#### What needs to be done:
Reproduce every line of text in the listing below, word for word, leaving out the pictures.
####
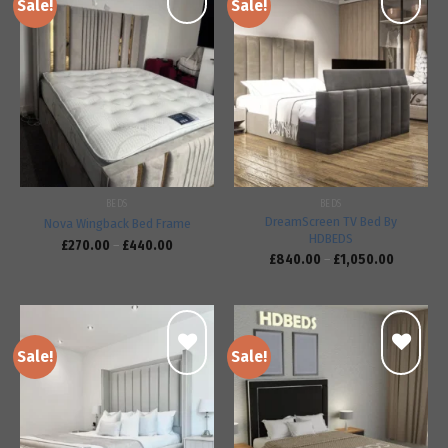
Sale!
Sale!
Add to
Add to
wishlist
wishlist
BEDS
BEDS
DreamScreen TV Bed By
Nova Wingback Bed Frame
HDBEDS
£
270.00
–
£
440.00
£
840.00
–
£
1,050.00
Sale!
Sale!
Add to
Add to
wishlist
wishlist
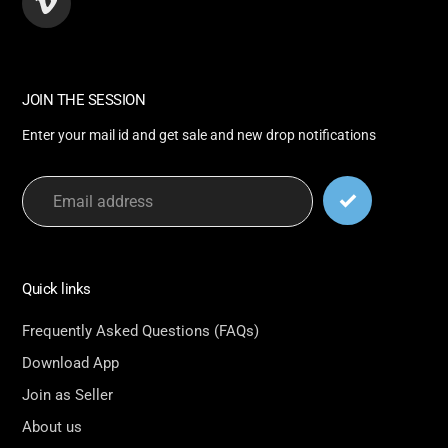
Vimeo
JOIN THE SESSION
Enter your mail id and get sale and new drop notifications
Quick links
Frequently Asked Questions (FAQs)
Download App
Join as Seller
About us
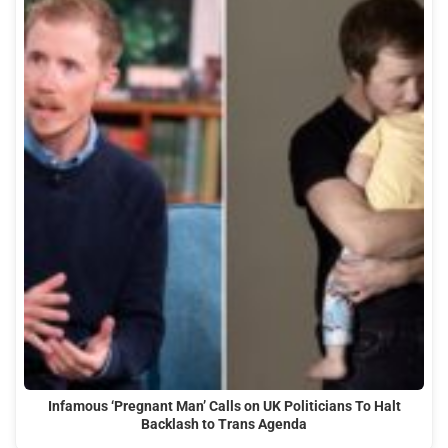
Infamous ‘Pregnant Man’ Calls on UK Politicians To Halt
Backlash to Trans Agenda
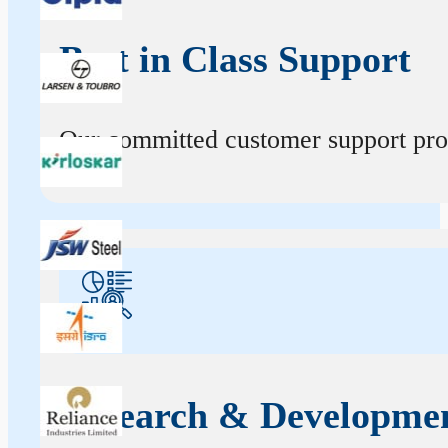
Best in Class Support
Our committed customer support profe
Research & Developme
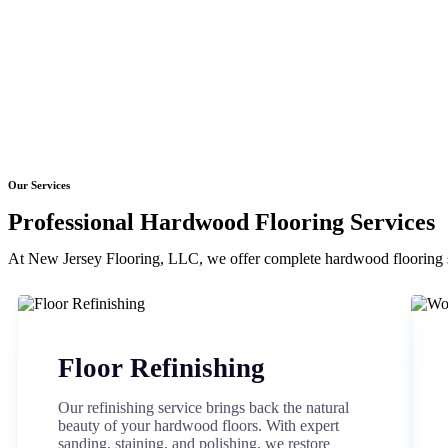
Our Services
Professional Hardwood Flooring Services
At New Jersey Flooring, LLC, we offer complete hardwood flooring s
Floor Refinishing
Our refinishing service brings back the natural
beauty of your hardwood floors. With expert
sanding, staining, and polishing, we restore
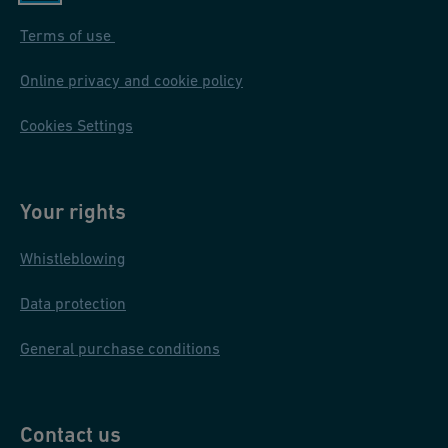
Terms of use
Online privacy and cookie policy
Cookies Settings
Your rights
Whistleblowing
Data protection
General purchase conditions
Contact us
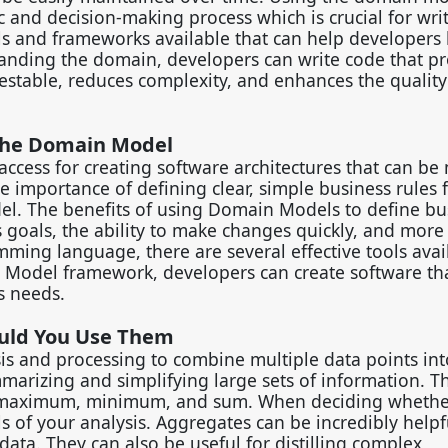
 and decision-making process which is crucial for wri
ols and frameworks available that can help developers 
anding the domain, developers can write code that pr
s testable, reduces complexity, and enhances the quality
 the Domain Model
ccess for creating software architectures that can b
 importance of defining clear, simple business rules f
el. The benefits of using Domain Models to define bu
 goals, the ability to make changes quickly, and more 
ing language, there are several effective tools avai
Model framework, developers can create software tha
ss needs.
uld You Use Them
s and processing to combine multiple data points int
summarizing and simplifying large sets of information. 
 maximum, minimum, and sum. When deciding whether
ls of your analysis. Aggregates can be incredibly help
 data. They can also be useful for distilling complex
####
#### Output for this exercise:
Sale!
Sale!
Add to
Add to
wishlist
wishlist
BEDS
BEDS
DreamScreen TV Bed By
Nova Wingback Bed Frame
HDBEDS
£
270.00
–
£
440.00
£
840.00
–
£
1,050.00
Sale!
Sale!
Add to
Add to
wishlist
wishlist
Vimeo
JOIN THE SESSION
Enter your mail id and get sale and new drop notifications
Quick links
Frequently Asked Questions (FAQs)
Download App
Join as Seller
About us
Infamous ‘Pregnant Man’ Calls on UK Politicians To Halt
Backlash to Trans Agenda
Best in Class Support
Our committed customer support profe
Research & Developme
Our Services
Professional Hardwood Flooring Services
At New Jersey Flooring, LLC, we offer complete hardwood flooring s
Floor Refinishing
Our refinishing service brings back the natural
beauty of your hardwood floors. With expert
sanding, staining, and polishing, we restore
Terms of use
Online privacy and cookie policy
Cookies Settings
Your rights
Whistleblowing
Data protection
General purchase conditions
Contact us
 and decision-making process which is crucial for wri
ols and frameworks available that can help developers 
anding the domain, developers can write code that pr
s testable, reduces complexity, and enhances the quality
 the Domain Model
ccess for creating software architectures that can b
 importance of defining clear, simple business rules f
el. The benefits of using Domain Models to define bu
 goals, the ability to make changes quickly, and more 
ing language, there are several effective tools avai
Model framework, developers can create software tha
ss needs.
uld You Use Them
s and processing to combine multiple data points int
summarizing and simplifying large sets of information. 
 maximum, minimum, and sum. When deciding whether
ls of your analysis. Aggregates can be incredibly help
 data. They can also be useful for distilling complex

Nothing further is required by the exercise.